PipeChina's 7 million mt/year Shenzhen Diefu LNG terminal in southern China loaded five trucks of LNG on March 15, down 95% from March 1, according to JLC data.

These terminals together account for 15%-20% of China's total trucked LNG supply that can average about 2,500-3,500 trucks per day. Downstream end-users of natural gas typically sign purchase contracts with a gas supplier, and terminals schedule loadings based on volume and contract terms.

China's overall trucked LNG loadings, the highest in the world, were about 15% lower than the total planned volume over recent weeks, a local market source said.

Price effect

Domestic demand for natural gas, particularly LNG, has been dampened by high global prices.

The Platts JKM benchmark for spot LNG in Northeast Asia averaged $35.87/MMBtu over Feb. 16-March 15 for April-delivery cargoes on a DES basis, up about 50.9% month on month, according to S&P Global data.

The price was equivalent to about Yuan 11,000/mt after adding taxes and fee. China's LNG terminals maintained their trucked LNG offers in the week ended March 18 due to high import costs and relatively low inventories, market sources said.

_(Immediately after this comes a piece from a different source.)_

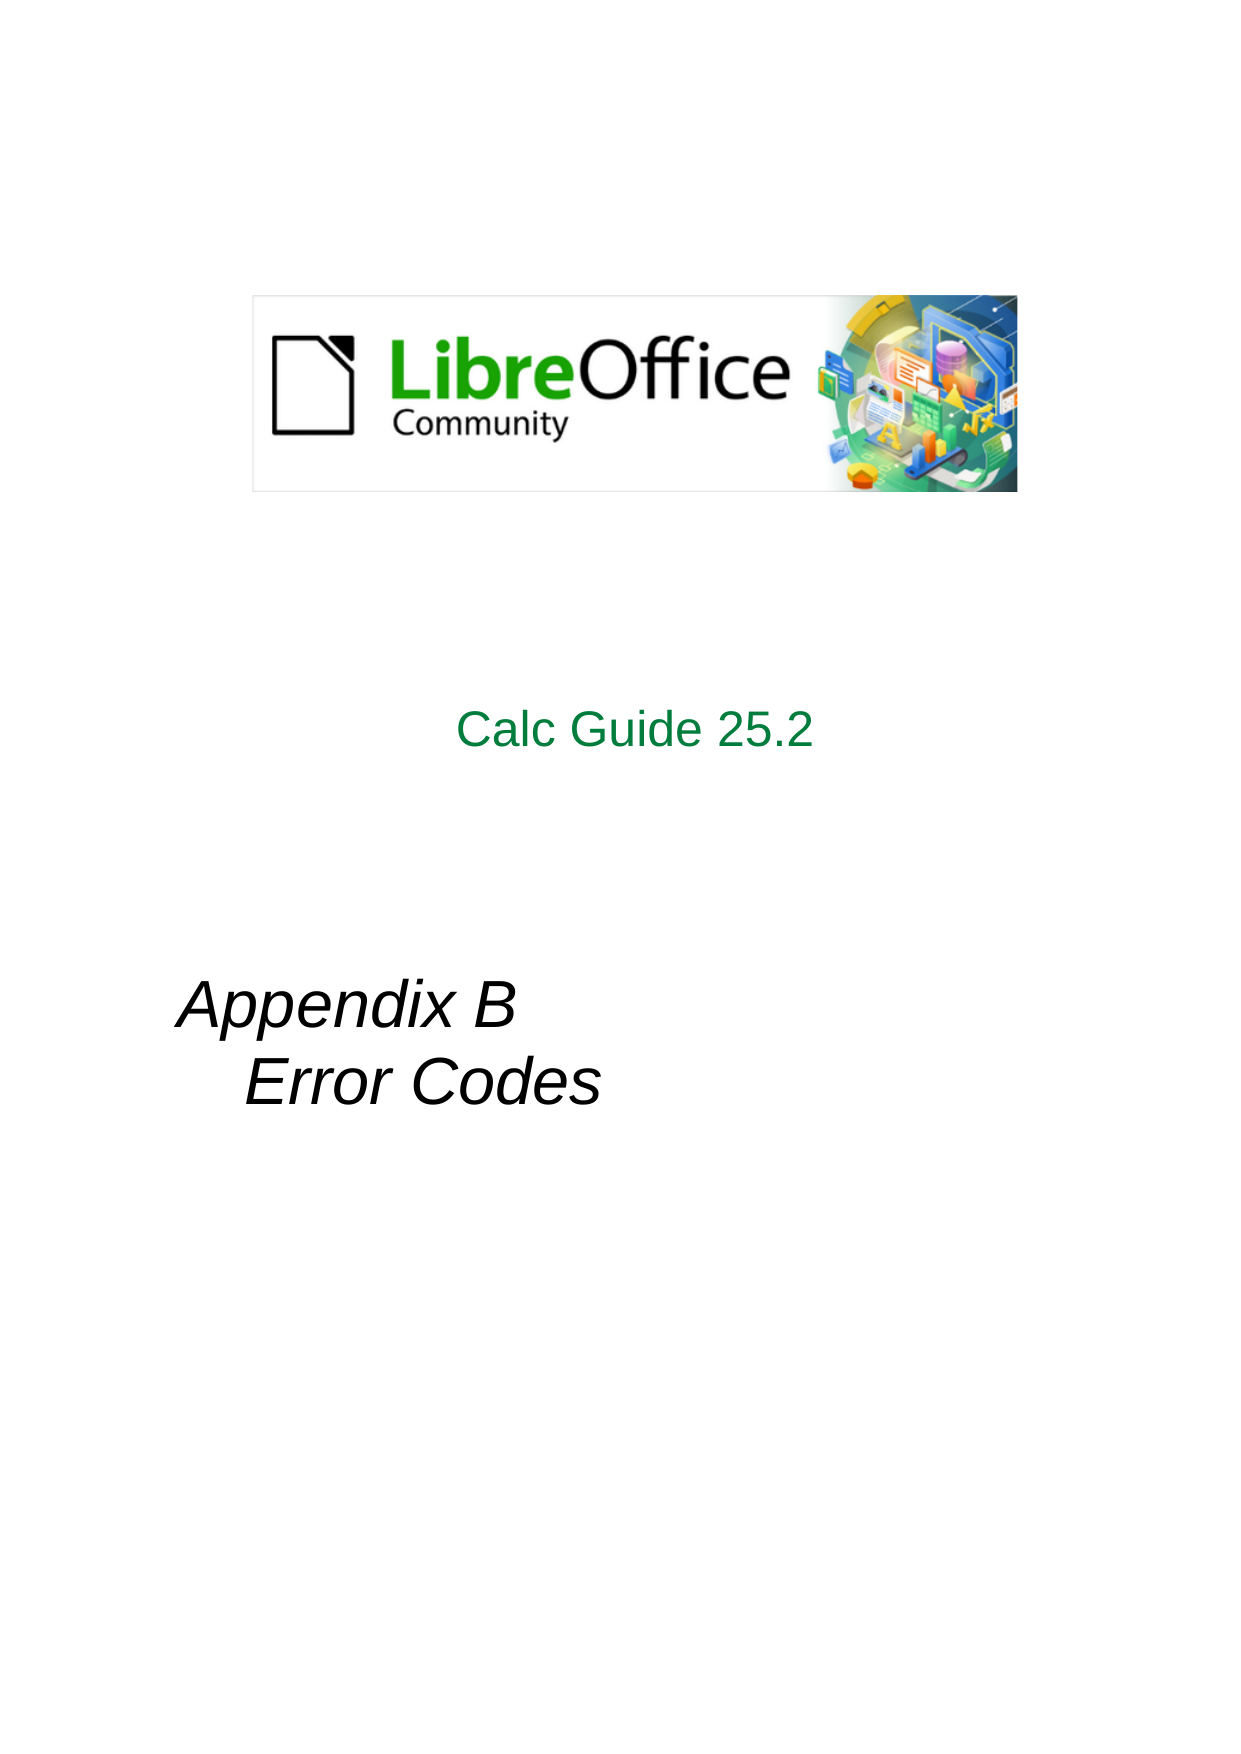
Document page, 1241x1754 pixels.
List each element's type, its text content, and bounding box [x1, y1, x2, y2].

title Appendix B Error Codes [177, 965, 1093, 1119]
picture [252, 295, 1018, 492]
text Calc Guide 25.2 [177, 699, 1093, 757]
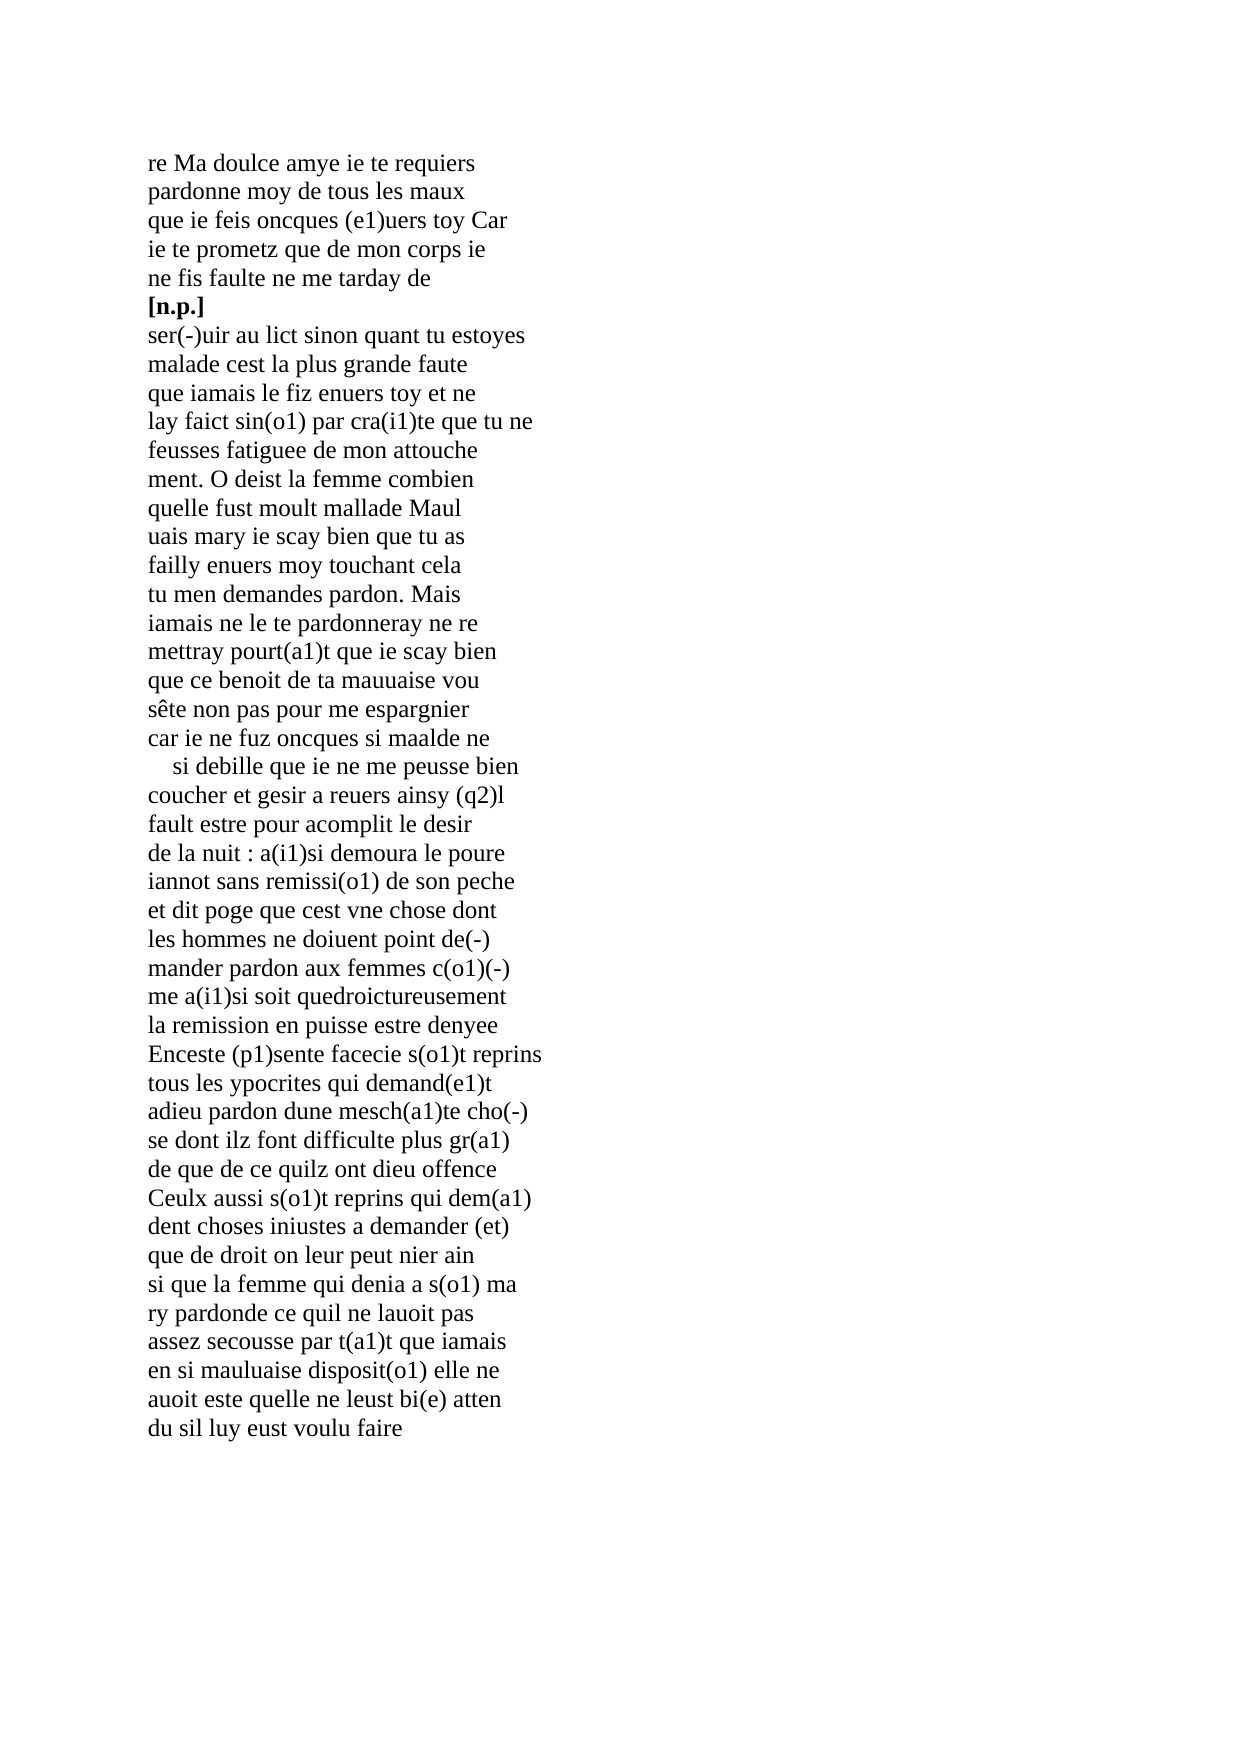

Trucked LNG prices for coastal terminals and inland plants averaged Yuan 8,078/mt March 16, mostly unchanged from early March, data from the Shanghai Petroleum and Natural Gas Exchange showed. The prices were above the breakeven level for many businesses.

High prices of natural gas and chemicals used as raw materials have forced ceramics factories, which operate more than 700 ceramic production lines in the Guangdong province, to operate at half of their capacity, the lowest for this time of the year in recent years, Ceramics Information, or CI, a Foshan government-backed information provider, said March 10.

Some ceramics factories in Foshan that had resumed operations after the Lunar New Year holiday were forced to shut down again after natural gas prices exceeded Yuan 7/cu m, the CI said, citing suppliers.